I think the type of wood probably has the most effect on how much absorption you get. The piece in my test was Asare and is a very light porous wood. Satasal is very dense and dont seem to soak up near as much (maybe it does?) but we all know it shrinks cracks. That test KLVUK still has an oily sheen to it but it doesnt feel slippery or oily when using it. If I did it all over again I think id soak it one day in mineral oil wipe it clean and then about three days in BLO or something similar to what pugs is doing. I think as long as you put something on the handle and maintain it you wont have a problem with it. Getting it back to original shape may not ever happen since you cant rehydrate it with water without rusting things. One of these days id like to build a vacuum chamber from a piece of clear tubing large enough to slip a Khukri inside and make two end caps to close it off. I have a vacuum pump for air condition service I could easily pull a vacuum on it to absorb stabilizing chemicals into the wood while on the Khukri. I think Id start with Satisal and treat it as oak for starters. I dont know the effects of stabilizing chemicals on steel or laha for that matter so it may not be possible? It would be fun to experiment with tho.
 
That's another thing. I was tempted to increase the temperature with a light. Currently it's Canadian "normal" room temperature +- 65 deg :-)
I heated mine 2 minutes in the microwave until it became borderline uncomfortably hot.
It stayed hot for a loooong time. Much much longer than water would.
Did it make a difference? I dont know since I didnt compare identical wood with and without heat. It became less viscous for sure and should soak in better but maybe warm woods fibers behave differently? So it seems likely to work better but not 100 percent sure. Yet. :D

A combination of of cold and heat might work the oil in even better if the fibers kind of open and close under temperature changes and work the stuff in. Pure speculation of course and kind of calling for an experiment.

Got some sparewood lying around....:cool:
 
...One of these days id like to build a vacuum chamber from a piece of clear tubing large enough to slip a Khukri inside and make two end caps to close it off. I have a vacuum pump for air condition service I could easily pull a vacuum on it to absorb stabilizing chemicals into the wood while on the Khukri. I think Id start with Satisal and treat it as oak for starters. I dont know the effects of stabilizing chemicals on steel or laha for that matter so it may not be possible? It would be fun to experiment with tho.

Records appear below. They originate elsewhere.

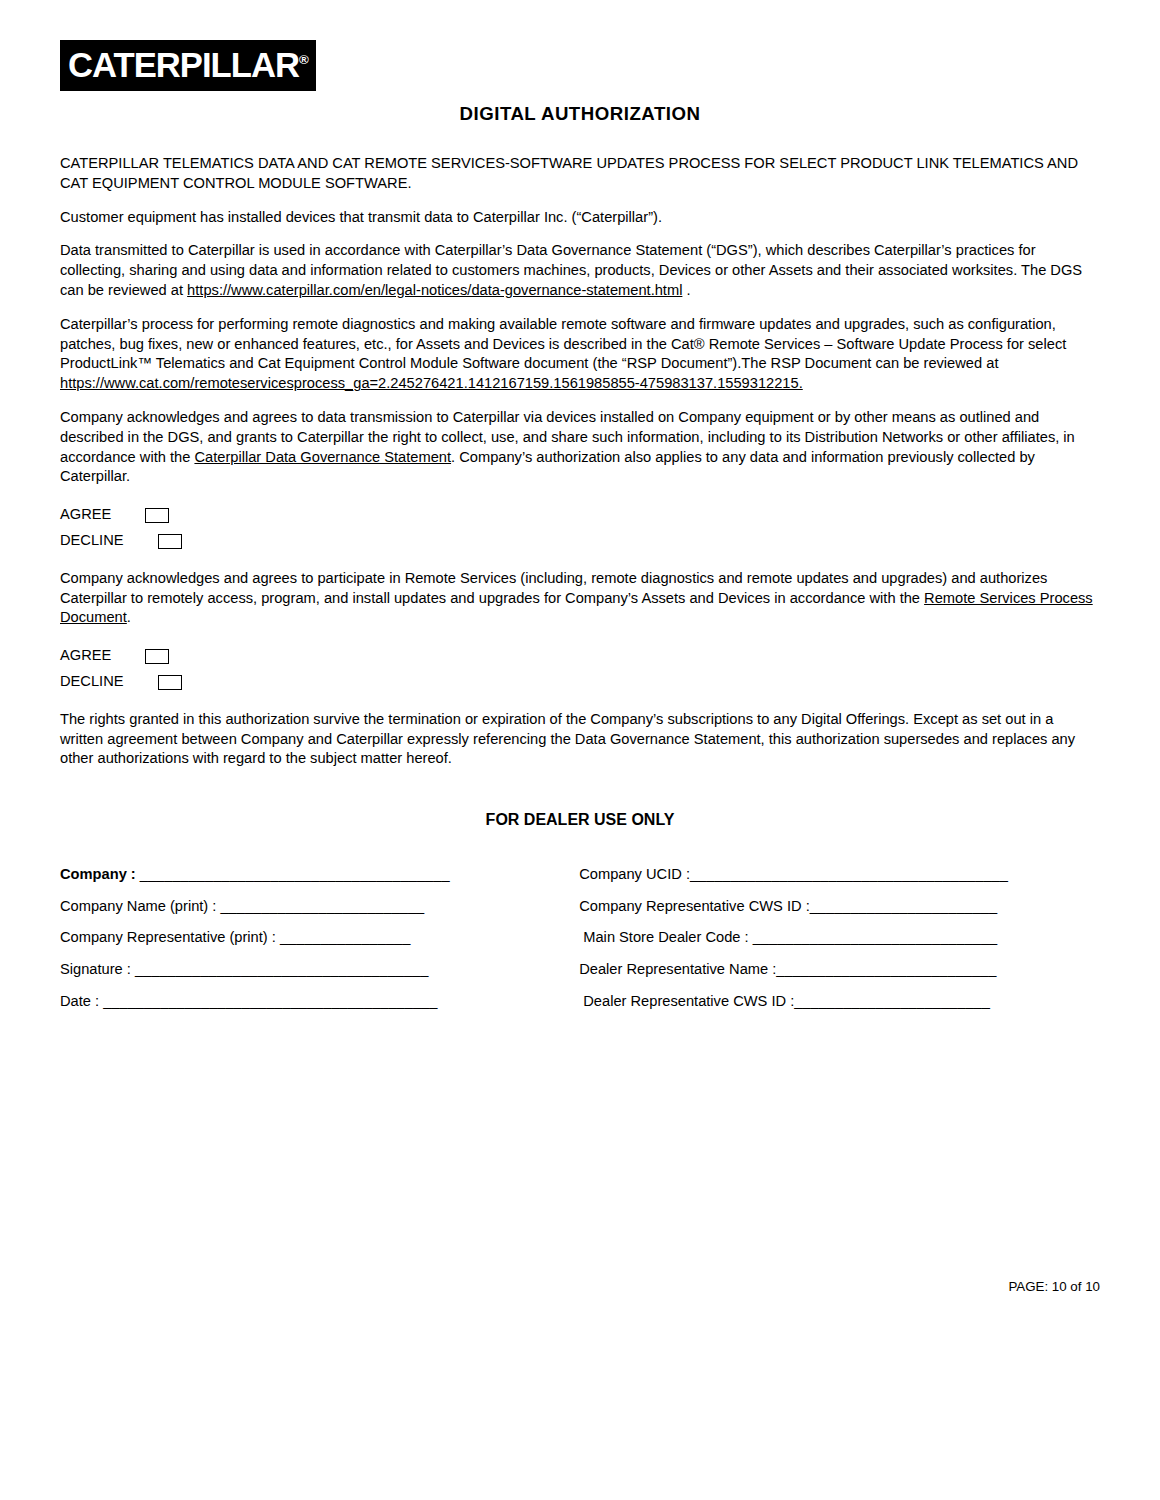CATERPILLAR®
DIGITAL AUTHORIZATION
CATERPILLAR TELEMATICS DATA AND CAT REMOTE SERVICES-SOFTWARE UPDATES PROCESS FOR SELECT PRODUCT LINK TELEMATICS AND CAT EQUIPMENT CONTROL MODULE SOFTWARE.
Customer equipment has installed devices that transmit data to Caterpillar Inc. (“Caterpillar”).
Data transmitted to Caterpillar is used in accordance with Caterpillar’s Data Governance Statement (“DGS”), which describes Caterpillar’s practices for collecting, sharing and using data and information related to customers machines, products, Devices or other Assets and their associated worksites. The DGS can be reviewed at https://www.caterpillar.com/en/legal-notices/data-governance-statement.html .
Caterpillar’s process for performing remote diagnostics and making available remote software and firmware updates and upgrades, such as configuration, patches, bug fixes, new or enhanced features, etc., for Assets and Devices is described in the Cat® Remote Services – Software Update Process for select ProductLink™ Telematics and Cat Equipment Control Module Software document (the “RSP Document”).The RSP Document can be reviewed at https://www.cat.com/remoteservicesprocess_ga=2.245276421.1412167159.1561985855-475983137.1559312215.
Company acknowledges and agrees to data transmission to Caterpillar via devices installed on Company equipment or by other means as outlined and described in the DGS, and grants to Caterpillar the right to collect, use, and share such information, including to its Distribution Networks or other affiliates, in accordance with the Caterpillar Data Governance Statement. Company’s authorization also applies to any data and information previously collected by Caterpillar.
AGREE
DECLINE
Company acknowledges and agrees to participate in Remote Services (including, remote diagnostics and remote updates and upgrades) and authorizes Caterpillar to remotely access, program, and install updates and upgrades for Company’s Assets and Devices in accordance with the Remote Services Process Document.
AGREE
DECLINE
The rights granted in this authorization survive the termination or expiration of the Company’s subscriptions to any Digital Offerings. Except as set out in a written agreement between Company and Caterpillar expressly referencing the Data Governance Statement, this authorization supersedes and replaces any other authorizations with regard to the subject matter hereof.
FOR DEALER USE ONLY
| Company : ______________________________________ | Company UCID :_______________________________________ |
| Company Name (print) : _________________________ | Company Representative CWS ID :_______________________ |
| Company Representative (print) : ________________ | Main Store Dealer Code : ______________________________ |
| Signature : ____________________________________ | Dealer Representative Name :___________________________ |
| Date : _________________________________________ | Dealer Representative CWS ID :________________________ |
PAGE: 10 of 10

I didn't grasp how a vacuum would increase the absorption, so I looked into the process for stabilizing wood. The vacuum removes air from the pores and voids in the submerged wood. It's after the vacuum is removed that the submerged wood more readily absorbs the liquid resin (at normal atmospheric pressure). The wood then needs to be baked to harden the resin (for the process I read about, at least).
 
It's quite a complicated process and for best durability and use the formula has to be correct.

I purchased some stabilized wood from a guy and made gun grips. Everyone cracked and broke after just a few shots.
Still would make nice knife handles where they are glued and pinned on but couldn't handle being held on with screws and recoil.

A new outfit I use explained to me the first guys formula was off and they were too brittle.

The new outfits slabs have never had an issue of any kind. You can get it clear or with different color dyes, beautiful stuff, just bloody expensive.

He said it could be done at home but it's trial and error and takes some effort to get it right.

I wish I could do it myself for a lot less but I suspect it won't happen.
 
Getting pretty complicated.
Maybe easier to just move to a rain forest & start over with all-new knives, to avoid shrinkage & recovery entirely?
Denis
 
I predict it's good as it's gonna get myself. Be interesting to see but I don't forsee any more improvement.

Unless it's just plumb too thick and not soaking it which I doubt, it think it's nourished.
 
I've been applying Ballistol two or three times a day to two horns for 5 days.
Not seeing much improvement there.

I do like the look of the horns, but I'm thinking I'll stick to wood from here on out.

The wood on the Chitlangi Bowie hasn't shrunk much at all since '06.